> ABOUT THIS TASK
Find the line that contains "Give the box of the right"; then retype it and each line after it, exactly, through the final line of the data below.

[Saved entries]
════
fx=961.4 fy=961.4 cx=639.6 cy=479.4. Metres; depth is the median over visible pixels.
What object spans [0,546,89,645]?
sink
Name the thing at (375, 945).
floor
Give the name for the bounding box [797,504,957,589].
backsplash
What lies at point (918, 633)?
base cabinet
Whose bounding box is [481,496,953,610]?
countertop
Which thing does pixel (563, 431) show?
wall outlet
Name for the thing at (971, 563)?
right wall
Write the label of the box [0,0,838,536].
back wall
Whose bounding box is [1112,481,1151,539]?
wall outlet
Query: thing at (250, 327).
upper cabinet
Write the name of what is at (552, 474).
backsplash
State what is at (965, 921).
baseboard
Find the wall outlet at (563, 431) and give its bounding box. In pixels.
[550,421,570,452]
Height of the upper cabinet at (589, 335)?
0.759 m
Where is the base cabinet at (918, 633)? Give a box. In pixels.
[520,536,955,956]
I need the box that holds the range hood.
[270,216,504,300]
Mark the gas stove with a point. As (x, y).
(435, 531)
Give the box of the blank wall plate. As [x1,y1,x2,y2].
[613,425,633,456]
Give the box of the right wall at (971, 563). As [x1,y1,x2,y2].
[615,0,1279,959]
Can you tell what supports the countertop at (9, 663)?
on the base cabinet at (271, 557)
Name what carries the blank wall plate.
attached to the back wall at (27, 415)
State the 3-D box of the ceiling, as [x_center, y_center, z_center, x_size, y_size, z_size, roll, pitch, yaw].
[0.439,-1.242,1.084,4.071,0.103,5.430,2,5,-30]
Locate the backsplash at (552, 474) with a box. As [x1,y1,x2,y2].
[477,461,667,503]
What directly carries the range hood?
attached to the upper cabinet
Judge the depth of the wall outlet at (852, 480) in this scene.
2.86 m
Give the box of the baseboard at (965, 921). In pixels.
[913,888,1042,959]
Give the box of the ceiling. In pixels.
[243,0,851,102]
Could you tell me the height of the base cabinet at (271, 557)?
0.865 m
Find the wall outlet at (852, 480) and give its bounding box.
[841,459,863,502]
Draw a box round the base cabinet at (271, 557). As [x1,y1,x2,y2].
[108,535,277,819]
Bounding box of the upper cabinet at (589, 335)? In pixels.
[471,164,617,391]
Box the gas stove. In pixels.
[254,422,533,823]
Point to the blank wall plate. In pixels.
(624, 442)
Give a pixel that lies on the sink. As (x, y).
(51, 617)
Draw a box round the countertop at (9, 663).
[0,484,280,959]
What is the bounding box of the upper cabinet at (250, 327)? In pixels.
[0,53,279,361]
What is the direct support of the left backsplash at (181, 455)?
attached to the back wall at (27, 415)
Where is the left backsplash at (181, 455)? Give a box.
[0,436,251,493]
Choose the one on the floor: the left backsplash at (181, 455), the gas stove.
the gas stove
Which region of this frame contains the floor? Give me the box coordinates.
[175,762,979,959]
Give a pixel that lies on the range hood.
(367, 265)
════
> RESPONSE TO THIS TASK
Give the box of the right wall at (971, 563). As [x1,y1,x2,y2].
[615,0,1279,959]
Can you tell what supports the countertop at (9, 663)?
on the base cabinet at (271, 557)
Name what carries the blank wall plate.
attached to the back wall at (27, 415)
State the 3-D box of the ceiling, as [x_center, y_center, z_center, x_size, y_size, z_size, roll, pitch, yaw].
[0.439,-1.242,1.084,4.071,0.103,5.430,2,5,-30]
Locate the backsplash at (552, 474) with a box. As [x1,y1,x2,y2].
[477,461,667,503]
What directly carries the range hood?
attached to the upper cabinet
Judge the depth of the wall outlet at (852, 480) in this scene.
2.86 m
Give the box of the baseboard at (965, 921). In pixels.
[913,888,1042,959]
Give the box of the ceiling. In pixels.
[243,0,851,102]
Could you tell me the height of the base cabinet at (271, 557)?
0.865 m
Find the wall outlet at (852, 480) and give its bounding box.
[841,459,863,502]
Draw a box round the base cabinet at (271, 557). As [x1,y1,x2,y2].
[108,535,277,819]
Bounding box of the upper cabinet at (589, 335)? In pixels.
[471,164,617,391]
Box the gas stove. In pixels.
[254,422,533,823]
Point to the blank wall plate. In pixels.
(624, 442)
Give a pixel that lies on the sink. As (x, y).
(51, 617)
Draw a box round the countertop at (9, 663).
[0,484,280,959]
What is the bounding box of the upper cabinet at (250, 327)? In pixels.
[0,53,279,361]
What is the direct support of the left backsplash at (181, 455)?
attached to the back wall at (27, 415)
Where is the left backsplash at (181, 455)? Give a box.
[0,436,251,493]
Choose the one on the floor: the left backsplash at (181, 455), the gas stove.
the gas stove
Which region of this frame contains the floor? Give me the box coordinates.
[175,762,979,959]
Give a pixel that lies on the range hood.
(367, 265)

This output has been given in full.